Om als kind deze vier basisvaardigheden te verwerven is een positieve en stimulerende omgeving nodig. Een omgeving die het kind leert keuzes te maken, die hen motiveert, hen steunt als het minder goed gaat.
14
ZELFEVALUATIE. Als je omgaat met kinderen zegt je gevoel wel of je al dan niet goed bezig bent. Toch vinden wij het belangrijk om onze manier van werken geregeld na te gaan door gebruik te maken van 2 zelfevaluatiemethoden: het ZIKO en de Kwapoi. Het ZIKO meet het welbevinden (hoe goed de kinderen zich voelen in de opvang) en de betrokkenheid (de intensiteit waarmee de kinderen opgaan in hun activiteiten). Bij de Z-Kwapoi worden de kwaliteitscriteria aan de hand van een lange vragenlijst nagegaan. De kwaliteitscriteria geven weer in hoeverre er structuur geboden wordt, er flexibel wordt omgegaan met deze structuur, de kinderen individueel worden benaderd, de kinderen worden gestimuleerd en hun zelfstandigheid wordt bevorderd Deze instrumenten geven een duidelijk beeld over de werking en geven aan waar er eventueel kan bijgestuurd worden. Voor meer info hieromtrent kan u bij ons terecht; maar ook op de website van Kind en Gezin. In de zoekfunctie typt u Ziko of Kwapoi in.
15
WERKEN MET REGGIO In de 2 peutergroepen zijn onze spelactiviteiten sinds 2010 deels gebaseerd op de visie van Malaguzzi. Deze visie gaat uit van een sterk kindbeeld waarbij het kind zelf aangeeft wat hem boeit en wat hij wil leren. Belangrijk hierbij is dat de begeleidster de kinderen observeert en inspeelt op hun interesses. Zo komt men tot onderwerpen die samen met de kinderen worden uitgediept. Hoelang hierrond wordt gewerkt hangt af van de interesse van de kinderen. De duur varieert van enkele weken tot enkele maanden. Het is ook niet zo dat er de ganse dag door wordt gewerkt rond het onderwerp. Soms doet de ganse groep mee, soms zijn een 5-tal kinderen actief in het atelier. Om het verloop van een onderwerp te kunnen volgen worden er foto’s genomen tijdens elke fase. Deze worden ook uitgehangen in de hall zodat ouders ook mee kunnen volgen. Tijdens overlegmomenten van de begeleidsters wordt besproken hoe het onderwerp levendig wordt gehouden bij de kinderen.

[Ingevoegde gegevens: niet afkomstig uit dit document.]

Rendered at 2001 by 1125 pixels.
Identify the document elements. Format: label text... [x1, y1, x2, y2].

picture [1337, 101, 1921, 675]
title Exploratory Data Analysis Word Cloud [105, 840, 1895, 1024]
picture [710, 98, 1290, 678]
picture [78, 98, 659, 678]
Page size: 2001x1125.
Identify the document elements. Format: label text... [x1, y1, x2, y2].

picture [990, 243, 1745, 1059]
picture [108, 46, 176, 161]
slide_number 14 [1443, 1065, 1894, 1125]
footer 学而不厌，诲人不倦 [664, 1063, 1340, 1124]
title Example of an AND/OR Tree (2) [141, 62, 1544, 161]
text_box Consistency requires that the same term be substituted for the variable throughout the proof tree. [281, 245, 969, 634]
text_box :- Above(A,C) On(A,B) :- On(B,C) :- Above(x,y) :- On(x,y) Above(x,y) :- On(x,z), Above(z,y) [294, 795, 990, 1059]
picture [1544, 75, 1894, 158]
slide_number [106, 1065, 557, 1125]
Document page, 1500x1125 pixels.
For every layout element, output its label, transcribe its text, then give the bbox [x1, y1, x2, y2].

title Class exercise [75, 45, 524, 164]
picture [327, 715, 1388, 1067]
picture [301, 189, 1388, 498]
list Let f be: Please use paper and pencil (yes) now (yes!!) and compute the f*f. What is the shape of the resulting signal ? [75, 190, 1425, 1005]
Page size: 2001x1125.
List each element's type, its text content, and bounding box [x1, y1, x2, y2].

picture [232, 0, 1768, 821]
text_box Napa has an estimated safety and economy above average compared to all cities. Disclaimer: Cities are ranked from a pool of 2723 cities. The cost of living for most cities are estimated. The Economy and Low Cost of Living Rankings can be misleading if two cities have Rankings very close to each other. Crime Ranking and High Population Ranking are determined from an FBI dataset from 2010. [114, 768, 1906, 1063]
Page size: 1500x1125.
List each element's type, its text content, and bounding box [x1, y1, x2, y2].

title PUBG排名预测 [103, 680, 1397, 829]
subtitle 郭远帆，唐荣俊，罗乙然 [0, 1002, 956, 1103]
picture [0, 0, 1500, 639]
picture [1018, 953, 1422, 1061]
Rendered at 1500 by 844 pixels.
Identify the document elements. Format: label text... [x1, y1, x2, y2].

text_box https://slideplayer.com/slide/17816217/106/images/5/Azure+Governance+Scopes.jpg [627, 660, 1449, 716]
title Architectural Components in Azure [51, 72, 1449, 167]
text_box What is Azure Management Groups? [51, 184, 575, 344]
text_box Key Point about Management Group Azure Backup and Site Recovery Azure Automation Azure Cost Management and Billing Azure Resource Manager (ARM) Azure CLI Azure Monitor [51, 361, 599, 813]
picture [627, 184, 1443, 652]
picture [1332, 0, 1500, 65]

Tijdens een activiteit waarbij de kinderen poppen aan het wassen zijn zien de begeleidsters hun fascinatie voor het water. Water wordt een thema waarmee verder geëxperimenteerd wordt. Kinderen ervaren spelenderwijs wat je allemaal met water kan doen: je kan water kleuren met verf en hiermee schilderen, je kan er ijsblokjes mee maken. Als je flesjes vult met water kan je er muziek mee maken. Als je er citroensap en wat suiker aan toevoegt krijg je een lekkere limonade. Zo ontdekken kinderen wat je allemaal kan doen met water. Een boeiende ontdekking.